(Records contained in a dataset)
+++++

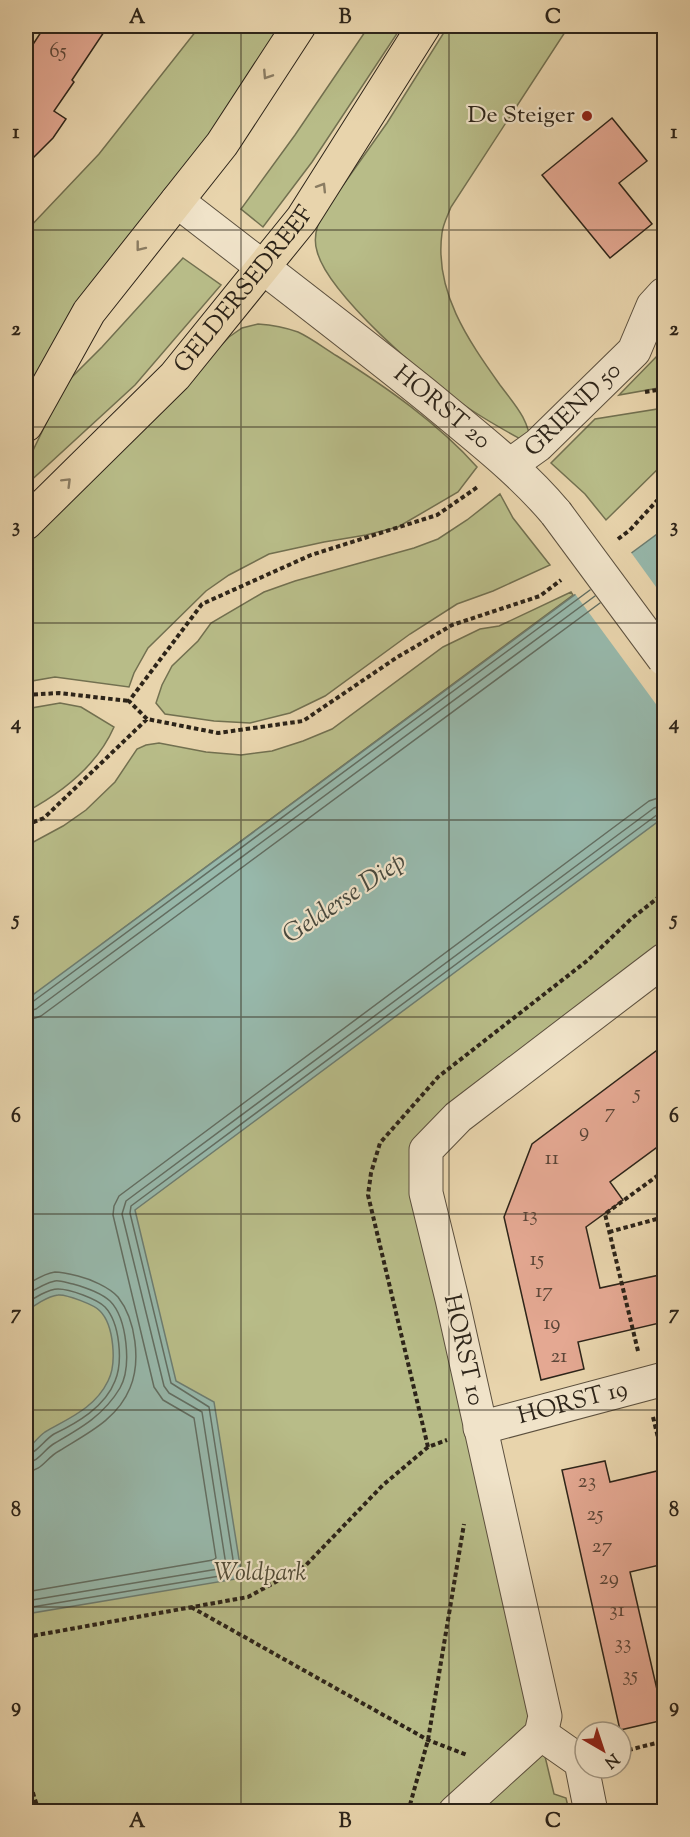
<svg xmlns="http://www.w3.org/2000/svg" width="690" height="1837" font-family="'Sorts Mill Goudy',serif">
<rect width="100%" height="100%" fill="#e8d4ac"/>
<filter id="stains"><feTurbulence type="fractalNoise" baseFrequency=".00333" numOctaves="4"/><feColorMatrix values="0 0 0 0 .2 0 0 0 0 .09 0 0 0 0 .02 0 0 0 .5 -.17"/></filter>
<radialGradient id="worn" r=".72"><stop offset=".6" stop-color="#630" stop-opacity="0"/><stop offset="1" stop-color="#630" stop-opacity=".3"/></radialGradient>
<path fill="#b8bc88" stroke="#727050" stroke-width="1.5" d="M 200,26 L 296,26 L 26,400 L 26,231 L 99,154 Z
M 369,26 L 402,26 L 312,162 L 263,227 L 241,209 L 295,135 Z
M 448,26 L 569,26 L 451,207 C 448,215 443,224 442,233 C 434,291 468,340 500,385 C 515,405 529,419 531,445 C 508,432 485,420 464,405 C 427,380 327,293 317,251 C 313,238 317,224 324,212 L 387,123 Z
M 183,258 L 221,285 L 135,385 L 26,485 L 26,465 L 65,384 L 102,347 Z
M 258,324 C 272,325 284,327 298,332 C 311,338 324,348 337,356 C 386,387 438,423 477,467 L 458,492 L 398,527 L 366,535 L 324,542 L 269,554 L 229,575 L 206,591 L 148,648 L 134,673 L 129,687 L 55,677 L 26,682 L 26,536 L 100,467 L 229,337 L 242,328 Z
M 664,349 L 664,387 L 619,395 L 658,355 Z
M 664,408 L 664,463 L 606,520 L 585,494 L 551,463 L 595,419 Z
M 500,494 L 513,518 L 550,565 L 493,591 L 457,604 L 410,634 L 325,696 L 290,713 L 250,723 L 214,721 L 165,714 L 156,703 L 162,685 L 172,666 L 198,641 L 211,623 L 264,592 L 295,581 L 414,548 L 438,539 L 467,520 Z
M 571,592 L 573,595 L 102,944 L 664,697 L 664,952 L 417,1148 L 537,1723 L 554,1794 L 566,1798 L 569,1811 L 26,1812 L 26,846 L 63,826 L 86,810 L 115,782 L 137,749 L 146,745 L 159,743 L 206,752 L 241,755 L 272,751 L 303,741 L 332,729 L 443,647 L 480,629 L 499,626 Z
M 60,703 L 81,707 L 114,727 C 97,766 63,792 26,812 L 26,709 Z"/>
<path fill="#97b8ab" stroke="#6d7d71" stroke-width="1.5" d="M 664,529 L 664,817 L 135,1210 L 176,1381 L 214,1402 L 242,1578 L 26,1614 L 26,1451 C 32,1445 38,1437 45,1432 C 69,1418 95,1408 108,1381 C 117,1364 114,1325 100,1311 C 95,1305 66,1294 58,1295 C 48,1296 33,1306 26,1312 L 26,1000 Z"/>
<path fill="#e8d4ac" d="M 630,551 L 664,598 L 664,715 L 573,591 Z"/>
<g fill="none" stroke-linecap="round" stroke-linejoin="round">
<path stroke="#626e62" stroke-width="1.5" d="M 26,1004 L 31,1003 L 590,590
M 26,1012 L 36,1009 L 595,596
M 26,1021 L 41,1016 L 600,603
M 26,1285 C 35,1280 45,1273 55,1272 C 62,1272 70,1274 78,1276 C 90,1279 109,1287 118,1297 C 136,1320 141,1362 130,1388 C 117,1420 86,1434 59,1451 C 46,1458 42,1471 26,1472
M 26,1295 C 34,1290 45,1283 55,1281 C 60,1280 67,1283 73,1284 C 84,1287 101,1293 110,1301 C 127,1318 132,1367 120,1388 C 104,1415 81,1428 55,1443 C 44,1449 39,1462 26,1463
M 26,1304 C 33,1298 49,1289 58,1289 C 70,1289 97,1299 105,1307 C 120,1323 123,1362 115,1381 C 105,1407 77,1423 54,1434 C 44,1440 36,1454 26,1455
M 26,1592 L 213,1560 L 216,1558 L 194,1418 L 163,1400 L 154,1387 L 113,1215 L 114,1206 L 119,1196 L 649,801 L 664,796
M 26,1601 L 224,1568 L 226,1565 L 202,1412 L 169,1393 L 164,1386 L 122,1214 L 126,1201 L 654,808 L 664,805
M 26,1608 L 232,1574 L 235,1572 L 209,1407 L 171,1383 L 130,1213 L 131,1206 L 658,814 L 664,813"/>
</g>
<path fill="#e4a892" stroke="#2d2419" stroke-width="1.5" d="M 45,26 L 108,26 L 72,80 L 74,82 L 54,111 L 66,119 L 53,138 L 26,165 L 26,55 Z
M 612,118 L 647,161 L 619,183 L 652,224 L 610,258 L 542,175 Z
M 664,1045 L 664,1142 L 610,1182 L 623,1200 L 586,1227 L 600,1288 L 664,1274 L 664,1322 L 578,1342 L 584,1369 L 541,1380 L 504,1217 L 532,1144 Z
M 605,1461 L 610,1482 L 657,1471 L 664,1505 L 664,1564 L 630,1572 L 664,1720 L 620,1730 L 562,1470 Z"/>
<g fill="none" stroke-linecap="round" stroke-linejoin="round">
<g stroke="#5c503e" stroke-width="35">
<g id="minor">
<path id="s1" d="M 177,201 C 262,267 348,332 432,400 C 475,436 520,470 556,513"/>
<path id="s2" d="M 510,465 L 538,445 L 634,351 L 653,306 L 664,294"/>
<path id="s3" d="M 480,1428 L 664,1379"/>
<path d="M 541,1734 L 581,1762 L 591,1812"/>
<path d="M 455,1812 L 541,1734 L 545,1716 L 452,1299 L 426,1193 L 426,1150 L 458,1117 L 664,960"/>
</g>
</g>
<g stroke="#2d2419" stroke-width="35">
<g id="major">
<path d="M 26,425 L 89,312 L 222,144 L 299,26"/>
<path id="s4" d="M 26,523 L 175,376 L 302,219 L 424,26"/>
</g>
</g>
<path stroke="#2d2419" stroke-width="4" stroke-dasharray="4.5 3" stroke-linecap="butt" d="M 645,392 L 664,389
M 618,539 L 630,530 L 664,493
M 26,695 L 59,693 L 129,701
M 147,719 L 129,701 L 202,604 L 311,555 L 437,515 L 479,486
M 26,825 L 44,818 L 147,719 L 218,733 L 303,721 L 396,658 L 452,625 L 540,596 L 561,580
M 609,1232 L 664,1217
M 638,1351 L 605,1214 L 664,1171
M 653,1417 L 664,1462
M 428,1447 L 368,1195 L 371,1173 L 380,1143 L 438,1077 L 588,960 L 631,919 L 664,893
M 191,1607 L 428,1740 L 467,1755
M 26,1637 L 248,1597 L 305,1566 L 383,1485 L 428,1447 L 447,1440
M 621,1752 L 664,1741
M 26,1771 L 39,1812
M 408,1812 L 428,1740 L 464,1524"/>
<use href="#minor" stroke="#f0e3c9" stroke-width="33"/>
<use href="#major" stroke="#e8d4ac" stroke-width="33"/>
<g stroke="#5c503e" stroke-width="35" stroke-linecap="butt">
<path id="minor-bridge" d="M 556,513 L 664,659"/>
</g>
<use href="#minor-bridge" stroke="#f0e3c9" stroke-width="33"/>
</g>
<defs><path id="oneway-chevron" d="M-2-3.5L2.5 0L-2 3.5" fill="none" stroke-width="1.6" stroke-linecap="round" stroke-linejoin="round" transform="scale(1.5)"/></defs>
<g stroke="#8a7c62">
<use href="#oneway-chevron" transform="translate(267 75) rotate(123)"/>
<use href="#oneway-chevron" transform="translate(322 187) rotate(-58)"/>
<use href="#oneway-chevron" transform="translate(140 247) rotate(128)"/>
<use href="#oneway-chevron" transform="translate(67 482) rotate(-45)"/>
</g>
<path fill="none" stroke="#2d2419" stroke-width="1.5" stroke-opacity="0.55" d="M 241,26 L 241,1812M 449,26 L 449,1812M 26,230 L 664,230M 26,427 L 664,427M 26,623 L 664,623M 26,820 L 664,820M 26,1017 L 664,1017M 26,1214 L 664,1214M 26,1410 L 664,1410M 26,1607 L 664,1607"/>
<circle fill="#8f2418" stroke="#f0e3c9" stroke-width="2" cx="587" cy="116" r="6"/>
<g text-anchor="middle" dominant-baseline="central" stroke-width="4.5" stroke-linejoin="round" paint-order="stroke">
<g font-size="21" fill="#5b4537">
<text x="58" y="52">65</text>
<text x="637" y="1094">5</text>
<text x="610" y="1113">7</text>
<text x="584" y="1132">9</text>
<text x="552" y="1159">11</text>
<text x="530" y="1216">13</text>
<text x="537" y="1260">15</text>
<text x="544" y="1292">17</text>
<text x="552" y="1324">19</text>
<text x="559" y="1357">21</text>
<text x="587" y="1482">23</text>
<text x="595" y="1515">25</text>
<text x="602" y="1547">27</text>
<text x="609" y="1579">29</text>
<text x="617" y="1611">31</text>
<text x="623" y="1644">33</text>
<text x="630" y="1676">35</text>
</g>
<g font-size="24" fill="#2d2419" stroke="#f0e3c9" text-anchor="end">
<text x="575" y="116">De Steiger</text>
</g>
<g font-size="24" fill="#2d2419" stroke="#f0e3c9">
<text stroke="none"><textPath href="#s4" startOffset="320">GELDERSEDREEF</textPath></text>
<text stroke="none"><textPath href="#s2" startOffset="84">GRIEND 50</textPath></text>
<text stroke="none"><textPath href="#s1" startOffset="336">HORST 20</textPath></text>
<text transform="translate(463 1350) rotate(77)">HORST 10</text>
<text stroke="none"><textPath href="#s3" startOffset="96">HORST 19</textPath></text>
</g>
<g font-size="24" font-style="italic" fill="#504a35" stroke="#f0e3c9">
<text x="260" y="1574">Woldpark</text>
</g>
<g font-size="26" font-style="italic" fill="#48493e" stroke="#f0e3c9">
<text transform="translate(345 899) rotate(-34)">Gelderse Diep</text>
</g>
</g>
<rect width="690" height="1837" fill="none" stroke="#e8d4ac" stroke-width="66"/>
<g transform="translate(603 1750) rotate(141)"><circle r="28" fill="#f0e3c9" stroke="#a29783" stroke-width="1.5"/>
<path d="M0-4.5L10 22L0 15L-10 22Z" fill="#8f2418"/>
<text y="-9" font-size="16" font-weight="bold" text-anchor="middle" fill="#2d2419">N</text>
</g>
<rect x="33" y="33" width="624" height="1771" fill="none" stroke="#2d2419" stroke-width="2"/>
<g font-size="20" text-anchor="middle" font-weight="bold" fill="#2d2419">
<text x="137" y="23">A</text>
<text x="345" y="23">B</text>
<text x="553" y="23">C</text>
<text x="16" y="138">1</text>
<text x="674" y="138">1</text>
<text x="16" y="335">2</text>
<text x="674" y="335">2</text>
<text x="16" y="532">3</text>
<text x="674" y="532">3</text>
<text x="16" y="729">4</text>
<text x="674" y="729">4</text>
<text x="16" y="925">5</text>
<text x="674" y="925">5</text>
<text x="16" y="1122">6</text>
<text x="674" y="1122">6</text>
<text x="16" y="1319">7</text>
<text x="674" y="1319">7</text>
<text x="16" y="1516">8</text>
<text x="674" y="1516">8</text>
<text x="16" y="1712">9</text>
<text x="674" y="1712">9</text>
<text x="137" y="1827">A</text>
<text x="345" y="1827">B</text>
<text x="553" y="1827">C</text>
</g>
<rect width="100%" height="100%" filter="url(#stains)"/>
<rect width="100%" height="100%" fill="url(#worn)"/>
</svg>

+++++

- What is expected
Please find, in the entries above, every line where "HORST" occurs, and copy it.

- Finished exercise
<text stroke="none"><textPath href="#s1" startOffset="336">HORST 20</textPath></text>
<text transform="translate(463 1350) rotate(77)">HORST 10</text>
<text stroke="none"><textPath href="#s3" startOffset="96">HORST 19</textPath></text>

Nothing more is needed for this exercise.